Yep, you need a crisis - if you really cant stand her dont invite her but think of a good excuse!

BitOfFun · 03/03/2011 16:46

Yes- either you invite her or you don't invite the other one either and state family reasons/expense.

VajazzHands · 03/03/2011 16:47

save the date basically is the same as inviting her. You have to now. suck it up.

ohIamshafted · 03/03/2011 16:47

MrSpoc, you seem a little naive, it doesn't work like that - you can't just tell someone you work with you don't want them at your wedding without repercussions.

ohIamshafted · 03/03/2011 16:48

and I repeat, you do NOT have to invite her. It's your wedding. No 'sucking up' about it.

Pancakeflipper · 03/03/2011 16:49

Inform her due to numbers/ the fact you cannot stand her ( delete as apt) that you are "sorry" that you invite her to the wedding but you'll honour for a meal after the wedding and bore her/ be smug with your wedding photos.

MrSpoc · 03/03/2011 16:50

Why? ohIamshafted, the op is clearly the Frenemy and should suck it up and be honest. She cant get sacked for it. The only repercussions will be "none friends" which is what she wants anyway.

iscream · 03/03/2011 16:52

You told her to save the date. There is no graceful way to not have her now.

BarbaraBar · 03/03/2011 16:52

Having told her to "save the date" you have to tell her that she isn't now invited rather than just not mention it and hope she forgets.

I would go down the long lost auntie/friend back from Australia type thing.

ZombiePlan · 03/03/2011 17:01

Why not just do an evening only invite? She might not bother coming if she isn't invited to the whole thing... problem solved. And she won't be on any group photos if she's just an evening guest.

Trillian · 03/03/2011 17:02

This reply has been deleted

Message deleted by Mumsnet.

BuzzLiteBeer · 03/03/2011 17:04

If you told her to save the date you haev already invited her. If you don't have her there yopu will look like a total cow to everyione in work. Which if you are this nice all the time will not be a surprise to anyone.

ZombiePlan · 03/03/2011 17:05

TBH I can kind of understand the whole getting carried away and inviting someone on the spot and then later wishing that you hadn't. But now that you've told her to save the date, you do need to deal with it one way or the other.
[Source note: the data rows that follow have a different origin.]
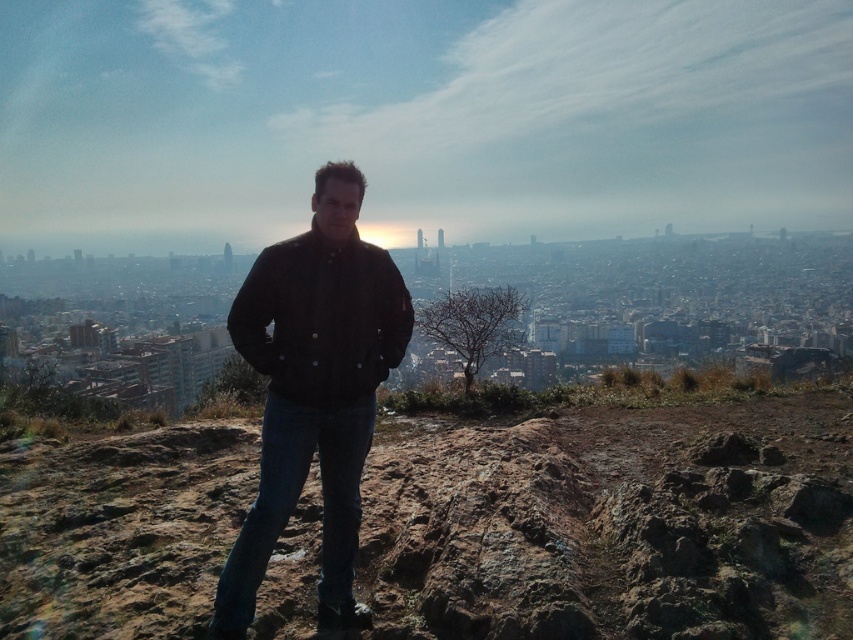
Is brown rocky hillside at center thinner than dark brown leather jacket at center?

In fact, brown rocky hillside at center might be wider than dark brown leather jacket at center.

Does brown rocky hillside at center lie behind dark brown leather jacket at center?

Yes, it is behind dark brown leather jacket at center.

Between point (561, 557) and point (354, 362), which one is positioned behind?

The point (354, 362) is behind.

In order to click on brown rocky hillside at center in this screenshot , I will do `click(613, 524)`.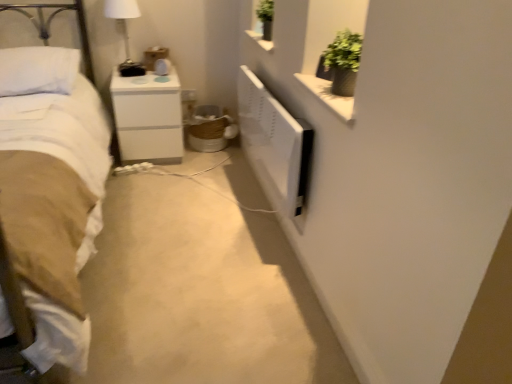
Question: Is there a large distance between white glossy nightstand at center and white soft bed at left?

Choices:
 (A) no
 (B) yes

Answer: (A)

Question: Is the surface of white glossy nightstand at center in direct contact with white soft bed at left?

Choices:
 (A) no
 (B) yes

Answer: (A)

Question: Can you confirm if white glossy nightstand at center is positioned to the left of white soft bed at left?

Choices:
 (A) yes
 (B) no

Answer: (B)

Question: Considering the relative positions of white glossy nightstand at center and white soft bed at left in the image provided, is white glossy nightstand at center behind white soft bed at left?

Choices:
 (A) no
 (B) yes

Answer: (B)

Question: Does white glossy nightstand at center have a greater width compared to white soft bed at left?

Choices:
 (A) yes
 (B) no

Answer: (B)

Question: From the image's perspective, does white glossy nightstand at center appear lower than white soft bed at left?

Choices:
 (A) no
 (B) yes

Answer: (A)

Question: Can you confirm if white glossy lampshade at upper left is taller than white soft pillow at upper left?

Choices:
 (A) yes
 (B) no

Answer: (A)

Question: From a real-world perspective, is white glossy lampshade at upper left located beneath white soft pillow at upper left?

Choices:
 (A) yes
 (B) no

Answer: (B)

Question: Does white glossy lampshade at upper left have a smaller size compared to white soft pillow at upper left?

Choices:
 (A) yes
 (B) no

Answer: (A)

Question: Can you confirm if white glossy lampshade at upper left is positioned to the left of white soft pillow at upper left?

Choices:
 (A) no
 (B) yes

Answer: (A)

Question: Is white glossy lampshade at upper left in front of white soft pillow at upper left?

Choices:
 (A) no
 (B) yes

Answer: (A)

Question: Does white glossy lampshade at upper left have a lesser width compared to white soft pillow at upper left?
bupcakesandcunting · 03/03/2011 17:07

"Weegle and Callisto - I am actually very nice, but you can both piss off."

QED.

Of course you're allowed to not like people, but pretending to like them is a bit weird...

Bogeyface · 03/03/2011 17:16

I hope it pisses down all day on your wedding

You were doing really well keeping the moral high ground until that comment Trill!
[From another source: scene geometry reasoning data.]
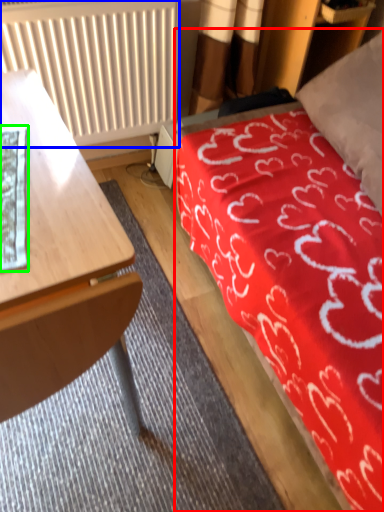
Question: Which object is the farthest from bed (highlighted by a red box)? Choose among these: radiator (highlighted by a blue box) or sheet (highlighted by a green box).

Choices:
 (A) radiator
 (B) sheet

Answer: (B)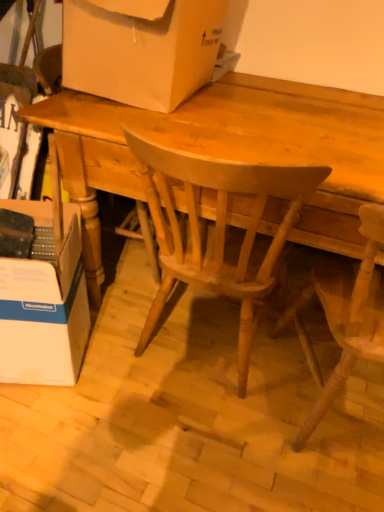
Question: Relative to wooden chair at center, arranged as the first chair when viewed from the right, is light brown wood chair at center, which appears as the second chair when viewed from the right, in front or behind?

Choices:
 (A) behind
 (B) front

Answer: (A)

Question: From the image's perspective, is light brown wood chair at center, which appears as the second chair when viewed from the right, positioned above or below wooden chair at center, arranged as the first chair when viewed from the right?

Choices:
 (A) below
 (B) above

Answer: (B)

Question: Which is nearer to the light brown wood chair at center, the first chair viewed from the left?

Choices:
 (A) white cardboard box at left, which is counted as the 1th box, starting from the bottom
 (B) wooden chair at center, arranged as the first chair when viewed from the right
 (C) wooden desk at center
 (D) matte cardboard box at upper center, which is the first box in top-to-bottom order

Answer: (C)

Question: Which of these objects is positioned closest to the white cardboard box at left, which is counted as the 1th box, starting from the bottom?

Choices:
 (A) light brown wood chair at center, which appears as the second chair when viewed from the right
 (B) matte cardboard box at upper center, acting as the second box starting from the bottom
 (C) wooden desk at center
 (D) wooden chair at center, which appears as the second chair when viewed from the left

Answer: (A)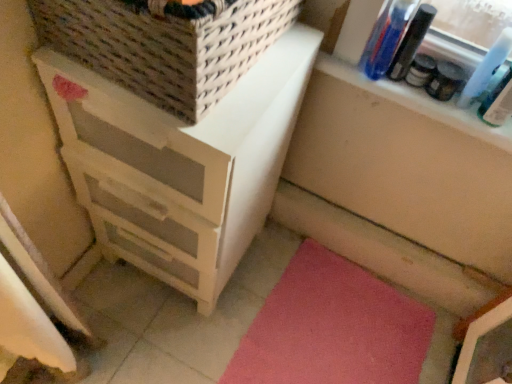
Image resolution: width=512 pixels, height=384 pixels. What are the coordinates of `blank area beneath pink carpet at lower right (from a real-world perspective)` in the screenshot? It's located at point(329,328).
babyapplejack · 03/03/2011 17:17

Think that you have to invite her because you told her to save the day.

Trillian: MIL says that it is good luck if it rains on your wedding day Grin

Weegle · 03/03/2011 17:29

PMSL @ Trillian

Now not being nice:

  1. pretending to like someone to the extent they consider themselves a friend
  2. being jealous of someone at what I assume is a reasonable age, and not that from the playground
  3. telling someone to save the date and then implying they are unreasonable for assuming they are invited
  4. being scathing of colleagues who do actually genuinely like each other and so choose to socialise and go on holiday together

oh and 5.
telling a few people to piss off because you don't like what they say

odd, very very odd

bupcakesandcunting · 03/03/2011 17:33

The flip side of the coin is that this "frenemy" (what sort of a GD word is that?) knows that you don't really like her and wants to use your wedding as a gratis piss-up at your expense?
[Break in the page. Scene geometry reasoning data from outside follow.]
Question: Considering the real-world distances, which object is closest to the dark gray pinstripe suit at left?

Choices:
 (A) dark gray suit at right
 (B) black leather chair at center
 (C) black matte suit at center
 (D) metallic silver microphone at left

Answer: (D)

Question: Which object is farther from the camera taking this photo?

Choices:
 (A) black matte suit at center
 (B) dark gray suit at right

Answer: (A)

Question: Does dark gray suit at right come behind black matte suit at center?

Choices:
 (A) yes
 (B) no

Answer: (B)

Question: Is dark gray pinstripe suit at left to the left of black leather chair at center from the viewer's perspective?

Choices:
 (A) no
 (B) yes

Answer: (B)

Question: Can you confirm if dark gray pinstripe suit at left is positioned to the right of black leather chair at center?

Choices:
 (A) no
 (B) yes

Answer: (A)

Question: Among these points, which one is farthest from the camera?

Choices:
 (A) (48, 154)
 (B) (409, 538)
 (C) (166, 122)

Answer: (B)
BitOfFun · 03/03/2011 17:36

Shock at Trillian!

Oh, you aren't the usual Trillian, are you? I thought that TrillianAstra wouldn't say that.

frazzle26 · 03/03/2011 17:37

I think your post is hillarious OP (I'm not taking the mickey by the way OP). It's just it's the sort of pickle that I find myself in all the time. If I were you, I would just not give her an invite and act normal around her. When/If she asks just blame it on your DP and say that he has banned all work colleagues, his included and it's just family and close friends only. Failing that, you could just be honest and say tell her the truth. Think I know what I'd do though lol!! Good luck and have a great day xx

GiddyPickle · 03/03/2011 17:38

This reply has been deleted

Message withdrawn at poster's request.